19th-century hand-drawn survey of three plantations in Georgetown County, South Carolina, evidently prepared by W.L. Brunson in 1827, based on a survey done in 1801.
The survey is oriented with south at the top and covers over 2200 acres of land split between the Belle Isle, Prospect Hill, and Dover Plantations. Given the littoral nature of the land, the primary crop in these plantations was rice. Both the rice fields and market gardens are noted on the map with separate land cover symbols.
The map has much fine-grain detail, with buildings, gardens, settlements, a cedar grove, an "intended canal", and land ownership all located and described.
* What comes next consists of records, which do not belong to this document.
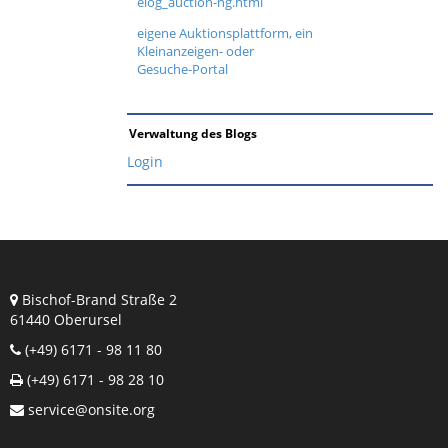
elog_auction-ng.html
eigene Auktionsplattform, ein
Kleinanzeigen- oder
Gesuche-Portal
Verwaltung des Blogs
Login
Bischof-Brand Straße 2
61440 Oberursel
(+49) 6171 - 98 11 80
(+49) 6171 - 98 28 10
service@onsite.org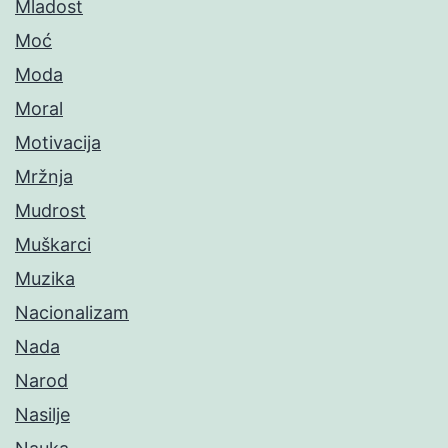
Mladost
Moć
Moda
Moral
Motivacija
Mržnja
Mudrost
Muškarci
Muzika
Nacionalizam
Nada
Narod
Nasilje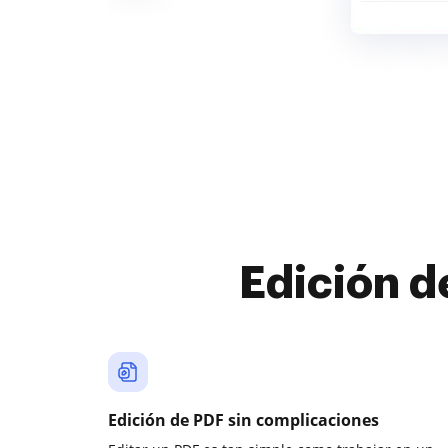
Edición d
Edición de PDF sin complicaciones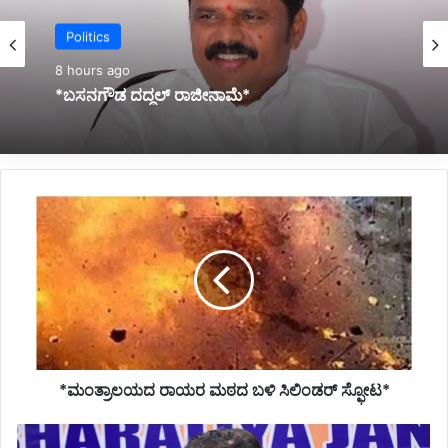
Politics
Belgaum News
8 hours ago
9 hours ago
*ಬಸನಗೌಡ ದದ್ದಲ್‌ ರಾಜೀನಾಮೆ*
*ಆ.13 ರಂದು ಕರ್ನಾಟಕ ಬಂದ್ ಮಾಡಿಯೇ ತೀರುತ್ತೇವೆ:
*ಮಂತ್ರಾಲಯದ
ವಾಟಾಳ್ ನಾಗರಾಜ*
ರಾಯರ
ಮಠದ
ಬಳಿ
ಸಿಲಿಂಡರ್
ಸ್ಫೋಟ*
*ಮಂತ್ರಾಲಯದ ರಾಯರ ಮಠದ ಬಳಿ ಸಿಲಿಂಡರ್ ಸ್ಫೋಟ*
*ಬೆಂಗಾವಲು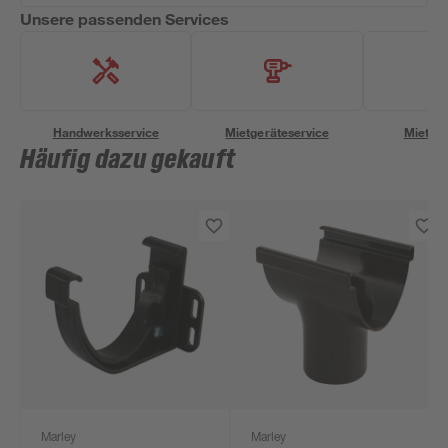
Unsere passenden Services
Handwerksservice
Mietgeräteservice
Miettra
Häufig dazu gekauft
Marley
Marley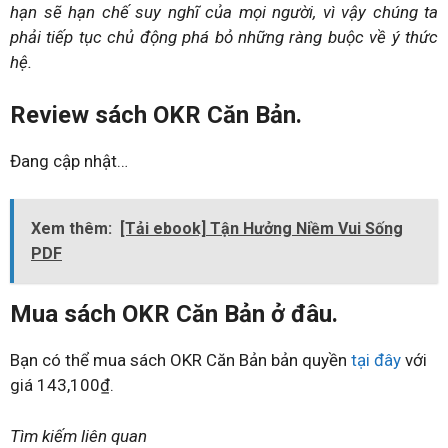
hạn sẽ hạn chế suy nghĩ của mọi người, vì vậy chúng ta
phải tiếp tục chủ động phá bỏ những ràng buộc về ý thức
hệ.
Review sách OKR Căn Bản.
Đang cập nhật…
Xem thêm:
[Tải ebook] Tận Hưởng Niềm Vui Sống
PDF
Mua sách OKR Căn Bản ở đâu.
Bạn có thể mua sách OKR Căn Bản bản quyền
tại đây
với
giá 143,100₫.
Tìm kiếm liên quan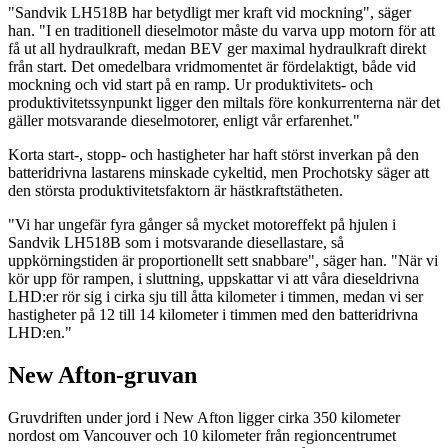
"Sandvik LH518B har betydligt mer kraft vid mockning", säger
han. "I en traditionell dieselmotor måste du varva upp motorn för att
få ut all hydraulkraft, medan BEV ger maximal hydraulkraft direkt
från start. Det omedelbara vridmomentet är fördelaktigt, både vid
mockning och vid start på en ramp. Ur produktivitets- och
produktivitetssynpunkt ligger den miltals före konkurrenterna när det
gäller motsvarande dieselmotorer, enligt vår erfarenhet."
Korta start-, stopp- och hastigheter har haft störst inverkan på den
batteridrivna lastarens minskade cykeltid, men Prochotsky säger att
den största produktivitetsfaktorn är hästkraftstätheten.
"Vi har ungefär fyra gånger så mycket motoreffekt på hjulen i
Sandvik LH518B som i motsvarande diesellastare, så
uppkörningstiden är proportionellt sett snabbare", säger han. "När vi
kör upp för rampen, i sluttning, uppskattar vi att våra dieseldrivna
LHD:er rör sig i cirka sju till åtta kilometer i timmen, medan vi ser
hastigheter på 12 till 14 kilometer i timmen med den batteridrivna
LHD:en."
New Afton-gruvan
Gruvdriften under jord i New Afton ligger cirka 350 kilometer
nordost om Vancouver och 10 kilometer från regioncentrumet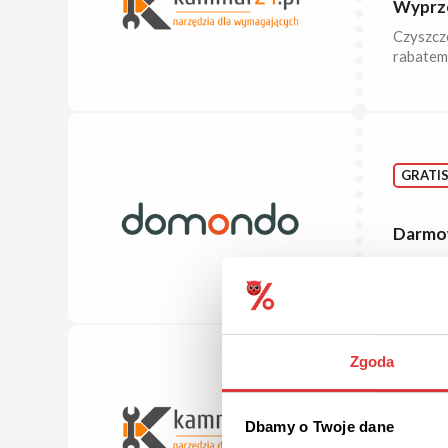
Wyprze
Czyszcz
rabatem 
GRATI
Darmo
Zamów d
Zgoda
DO 30%
Dbamy o Twoje dane
Promo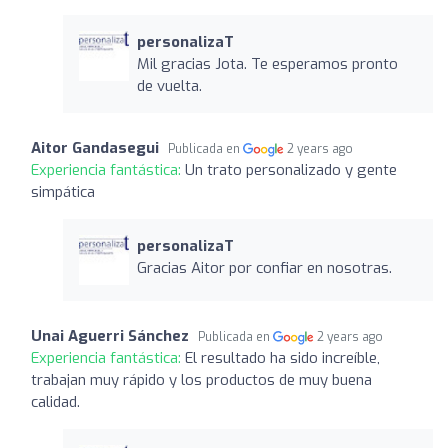
personalizaT
Mil gracias Jota. Te esperamos pronto
de vuelta.
Aitor Gandasegui
Publicada en
2 years ago
Experiencia fantástica:
Un trato personalizado y gente
simpática
personalizaT
Gracias Aitor por confiar en nosotras.
Unai Aguerri Sánchez
Publicada en
2 years ago
Experiencia fantástica:
El resultado ha sido increíble,
trabajan muy rápido y los productos de muy buena
calidad.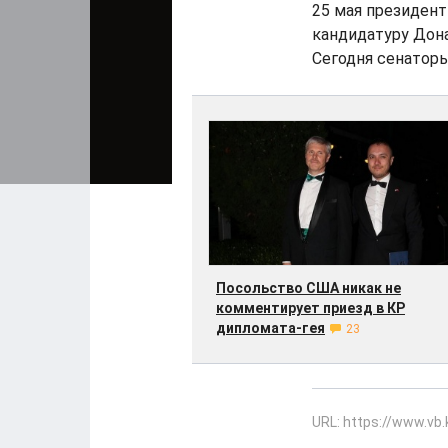
25 мая президен
кандидатуру Дона
Сегодня сенаторы
Посольство США никак не
комментирует приезд в КР
дипломата-гея
23
URL: https://www.vb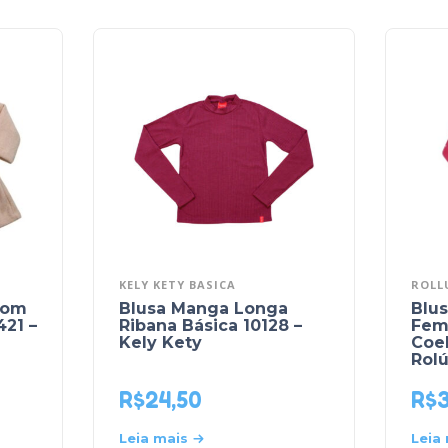
KELY KETY BASICA
ROLL
com
Blusa Manga Longa
Blu
421 –
Ribana Básica 10128 –
Fem
Kely Kety
Coel
Rol
R$
24,50
R$
3
Leia mais
Leia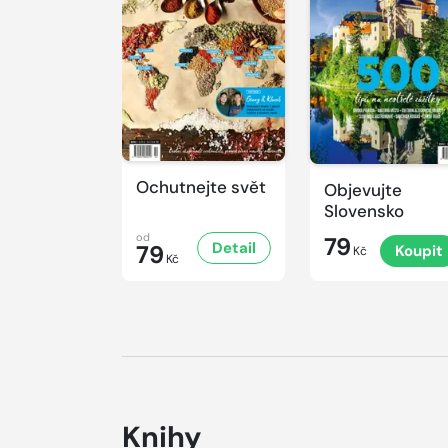
Ochutnejte svět
Objevujte
Slovensko
od
79
Detail
79
Koupit
Kč
Kč
Knihy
The above plat a tract of land containing Two Thousand One hundred and Ninety nine acres, Composed of Three Separate plantations, namely Belle-Isle Prospect Hill and Dover, Situate in Georgetown District in the said State belonging to William Macant [?] Jr. Esqr. Taken from a Survey made in the 1801 by John Hardwick D.S. United in the above plat this 30th day of May A.D. 1827 W. L. Brunson Dept Surv.
The map is drawn in ink and watercolor on drafting linen. This was a common practice in the 19th century for making both original surveys and later copies. In our experience, the presentation of the map lends itself more to the middle of the 19th century than the 1820s, though the latter is possible. The present map was probably drawn no later than the 1850s. The references to "Districts" rather than "Counties" means the map was certainly made before the Civil War.
A note in pencil, in a different hand, reads: "Our Coast Survey map No 3006 Windyah [sic] Bay + Sweteir [?] Rivers"
Southern plantation surveys are generally quite rare, especially with the level of detail seen in this example.